TASK TO COMPLETE -
Recast the text read from the page in the listing as a JSON list of strings, one string per line and no blank lines. Leave the pictures out of your answer.
┄┄┄┄┄┄┄┄┄┄┄┄┄┄┄┄┄┄┄┄
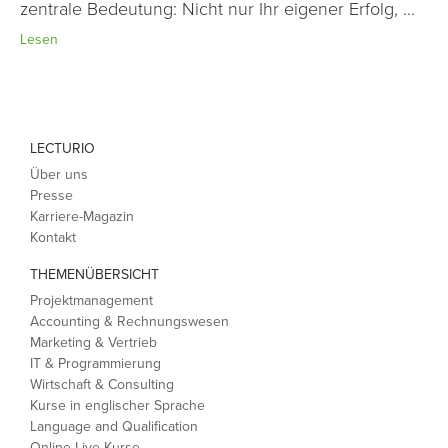
zentrale Bedeutung: Nicht nur Ihr eigener Erfolg, ...
Lesen
LECTURIO
Über uns
Presse
Karriere-Magazin
Kontakt
THEMENÜBERSICHT
Projektmanagement
Accounting & Rechnungswesen
Marketing & Vertrieb
IT & Programmierung
Wirtschaft & Consulting
Kurse in englischer Sprache
Language and Qualification
Online-Live Kurse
┄┄┄┄┄┄┄┄┄┄┄┄┄┄┄┄┄┄┄┄
SOLVED PROBLEM -
[
  "zentrale Bedeutung: Nicht nur Ihr eigener Erfolg, ...",
  "Lesen",
  "LECTURIO",
  "Über uns",
  "Presse",
  "Karriere-Magazin",
  "Kontakt",
  "THEMENÜBERSICHT",
  "Projektmanagement",
  "Accounting & Rechnungswesen",
  "Marketing & Vertrieb",
  "IT & Programmierung",
  "Wirtschaft & Consulting",
  "Kurse in englischer Sprache",
  "Language and Qualification",
  "Online-Live Kurse"
]